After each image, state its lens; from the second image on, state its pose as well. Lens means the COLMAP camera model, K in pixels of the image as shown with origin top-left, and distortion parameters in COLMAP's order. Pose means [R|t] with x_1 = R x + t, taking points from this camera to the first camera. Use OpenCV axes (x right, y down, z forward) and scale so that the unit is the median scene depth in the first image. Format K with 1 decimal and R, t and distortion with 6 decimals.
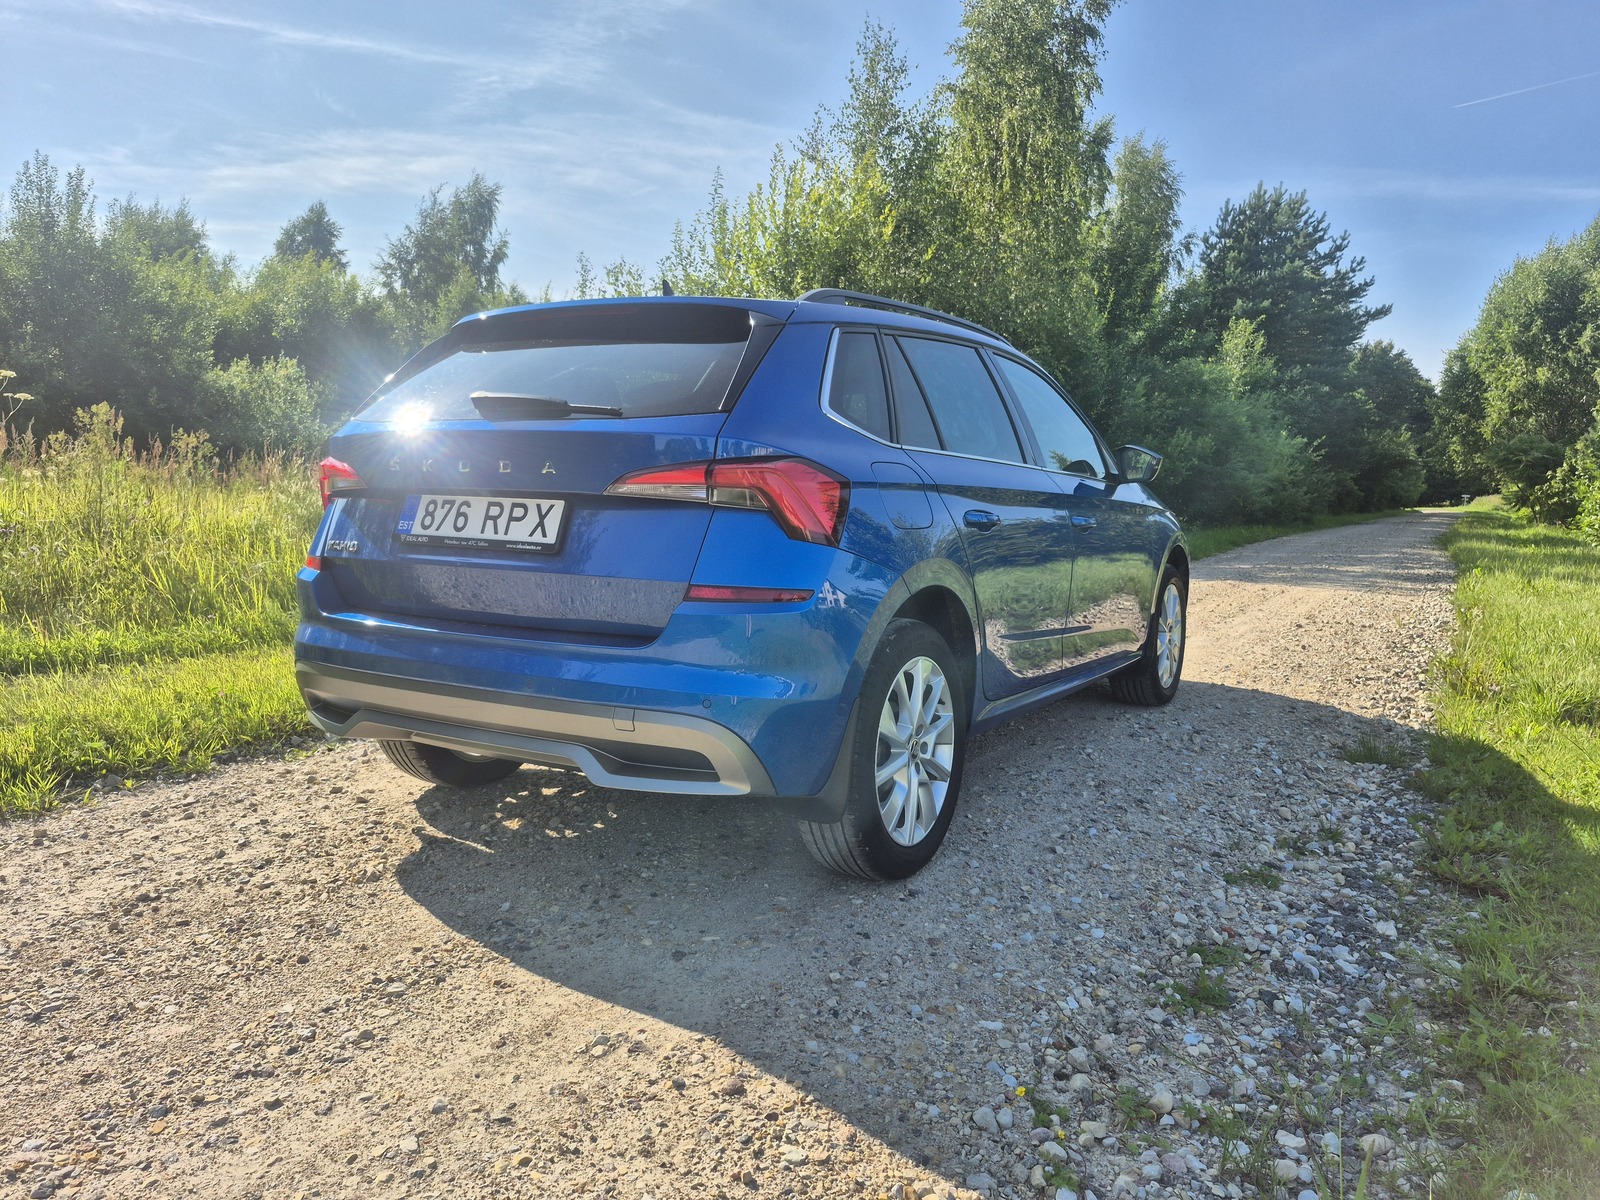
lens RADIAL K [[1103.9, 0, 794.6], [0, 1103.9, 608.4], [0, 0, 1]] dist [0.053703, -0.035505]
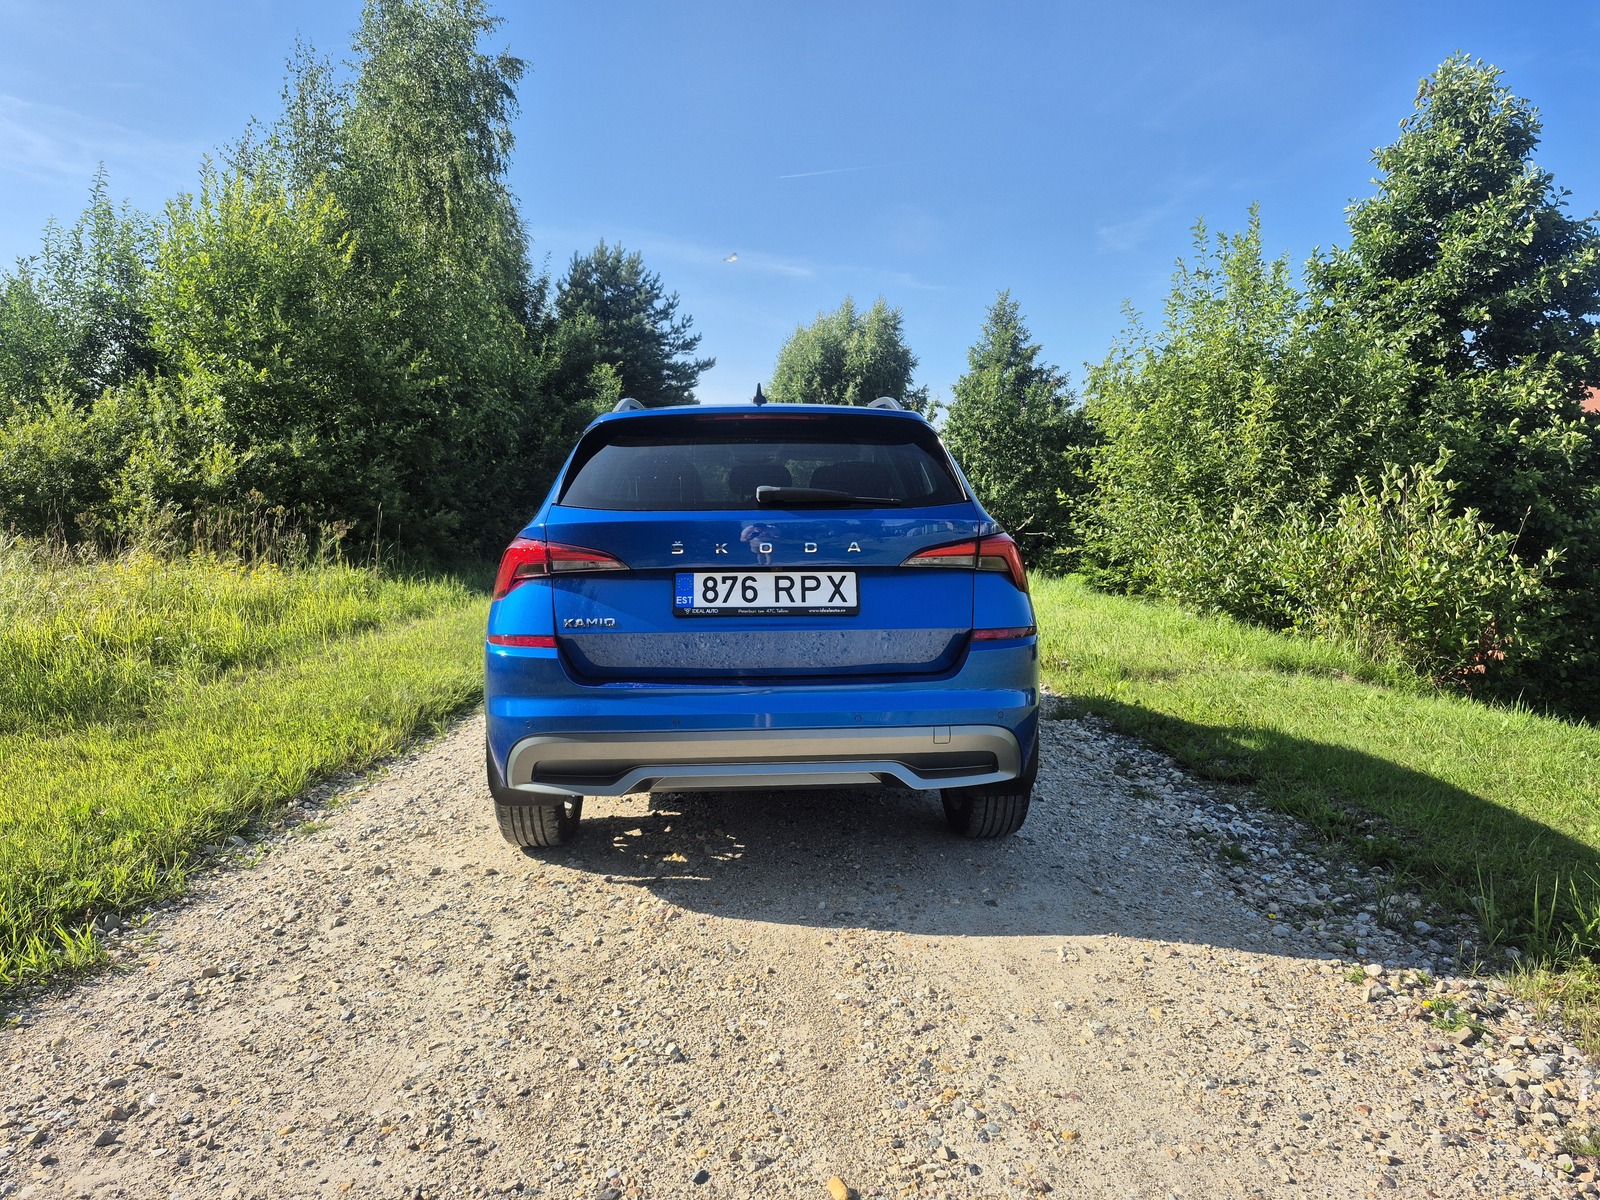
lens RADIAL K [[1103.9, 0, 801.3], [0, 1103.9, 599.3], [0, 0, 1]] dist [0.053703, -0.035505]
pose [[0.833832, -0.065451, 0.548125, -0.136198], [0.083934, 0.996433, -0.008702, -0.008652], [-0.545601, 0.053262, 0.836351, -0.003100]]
---
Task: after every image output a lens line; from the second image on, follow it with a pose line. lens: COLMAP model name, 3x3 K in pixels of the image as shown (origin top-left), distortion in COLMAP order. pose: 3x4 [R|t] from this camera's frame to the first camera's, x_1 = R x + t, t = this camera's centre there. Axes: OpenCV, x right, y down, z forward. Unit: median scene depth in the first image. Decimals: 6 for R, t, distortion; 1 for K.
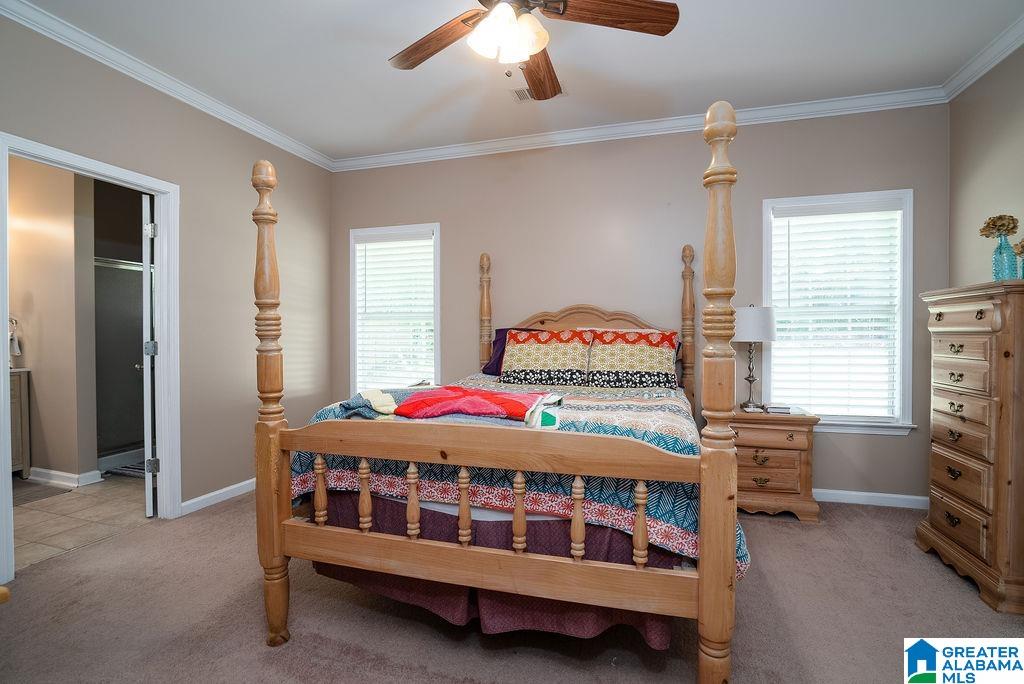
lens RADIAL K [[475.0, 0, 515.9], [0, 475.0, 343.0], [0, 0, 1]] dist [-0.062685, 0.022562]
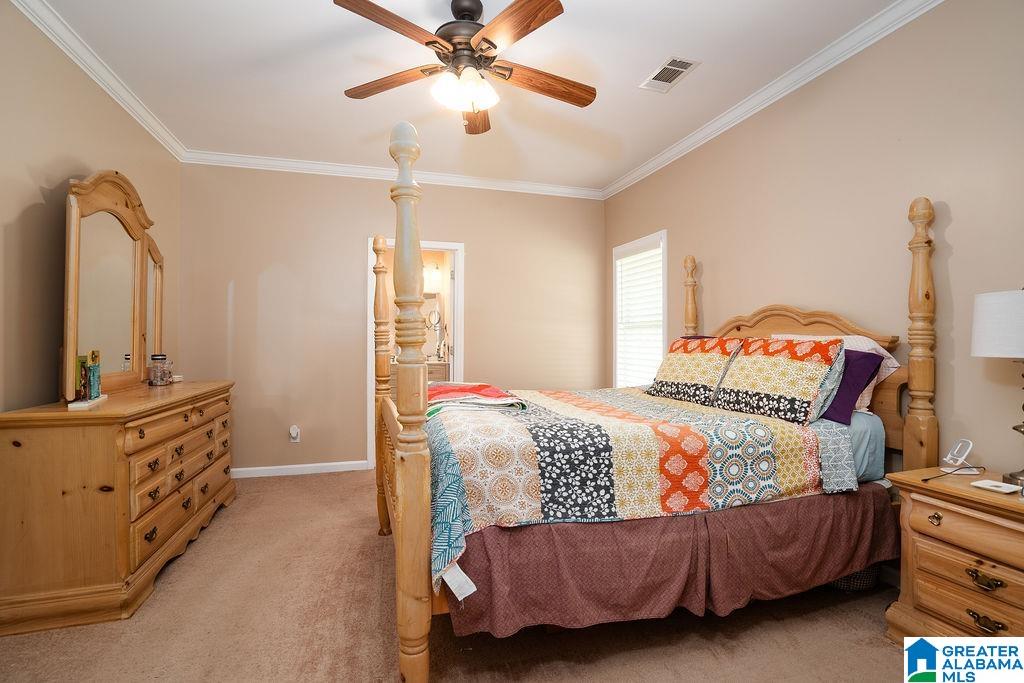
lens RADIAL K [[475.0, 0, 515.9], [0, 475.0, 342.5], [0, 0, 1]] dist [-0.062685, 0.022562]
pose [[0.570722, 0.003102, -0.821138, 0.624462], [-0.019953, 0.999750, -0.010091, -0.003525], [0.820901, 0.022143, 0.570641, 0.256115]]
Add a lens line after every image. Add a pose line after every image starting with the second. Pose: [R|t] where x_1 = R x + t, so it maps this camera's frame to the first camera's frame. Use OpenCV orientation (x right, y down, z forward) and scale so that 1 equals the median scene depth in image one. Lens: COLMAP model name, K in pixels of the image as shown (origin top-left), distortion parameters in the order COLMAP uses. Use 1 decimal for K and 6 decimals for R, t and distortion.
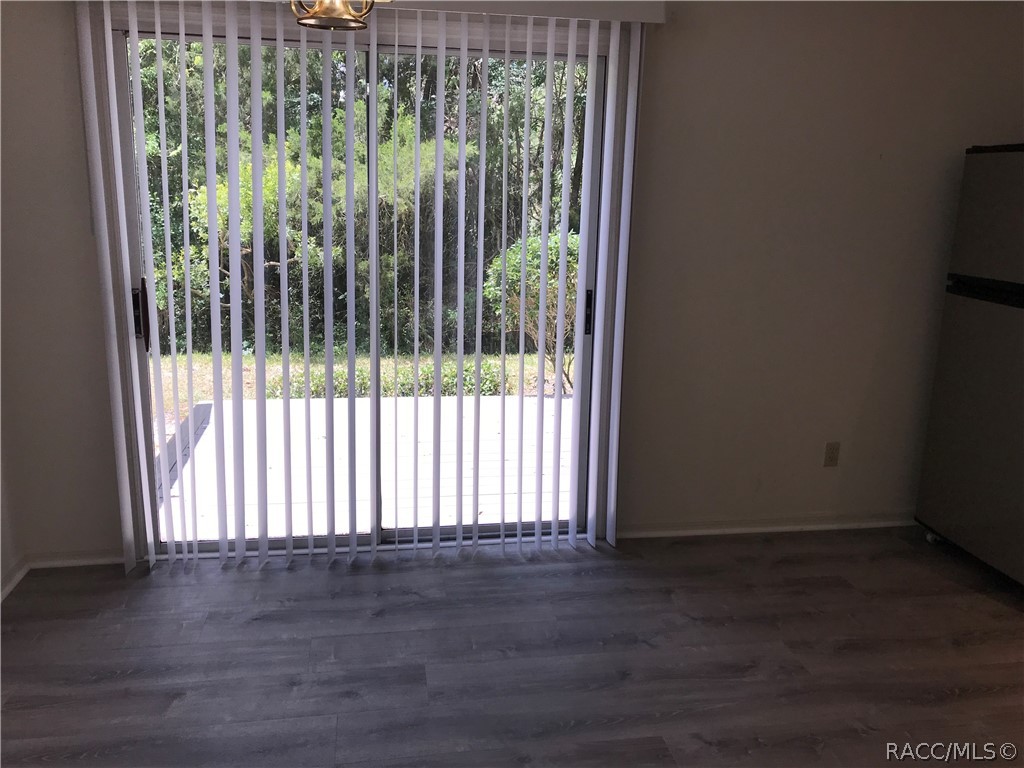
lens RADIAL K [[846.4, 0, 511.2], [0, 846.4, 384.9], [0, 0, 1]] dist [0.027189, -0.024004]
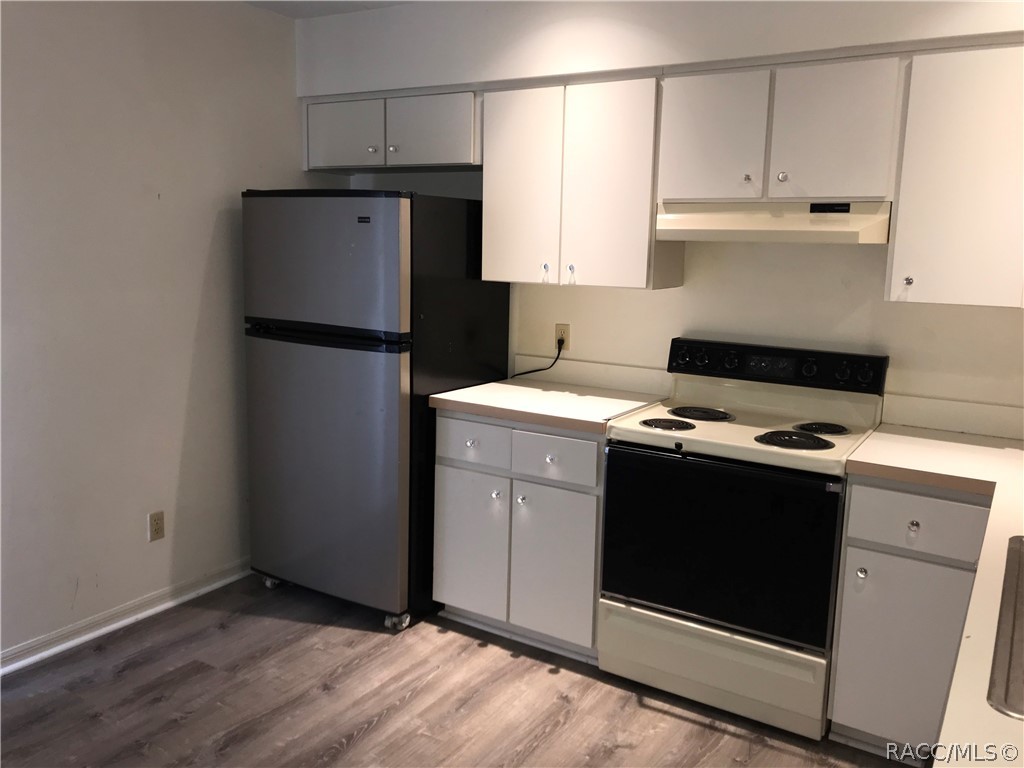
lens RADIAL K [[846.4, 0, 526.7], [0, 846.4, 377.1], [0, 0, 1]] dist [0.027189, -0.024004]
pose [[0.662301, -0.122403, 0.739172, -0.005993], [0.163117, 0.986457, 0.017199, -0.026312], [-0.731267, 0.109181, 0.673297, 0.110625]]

YOUR ASSIGNMENT: Take the lines from the one holding "Add a lens line" through the one holding "0.109181, 0.673297, 0.110625]]", inclusive, and write them out again with "image" swapped for "photo" and everything else left as is. Leave the pictures out.

SOLUTION TO THE EXERCISE:
Add a lens line after every photo. Add a pose line after every photo starting with the second. Pose: [R|t] where x_1 = R x + t, so it maps this camera's frame to the first camera's frame. Use OpenCV orientation (x right, y down, z forward) and scale so that 1 equals the median scene depth in photo one. Lens: COLMAP model name, K in pixels of the photo as shown (origin top-left), distortion parameters in the order COLMAP uses. Use 1 decimal for K and 6 decimals for R, t and distortion.
lens RADIAL K [[846.4, 0, 511.2], [0, 846.4, 384.9], [0, 0, 1]] dist [0.027189, -0.024004]
lens RADIAL K [[846.4, 0, 526.7], [0, 846.4, 377.1], [0, 0, 1]] dist [0.027189, -0.024004]
pose [[0.662301, -0.122403, 0.739172, -0.005993], [0.163117, 0.986457, 0.017199, -0.026312], [-0.731267, 0.109181, 0.673297, 0.110625]]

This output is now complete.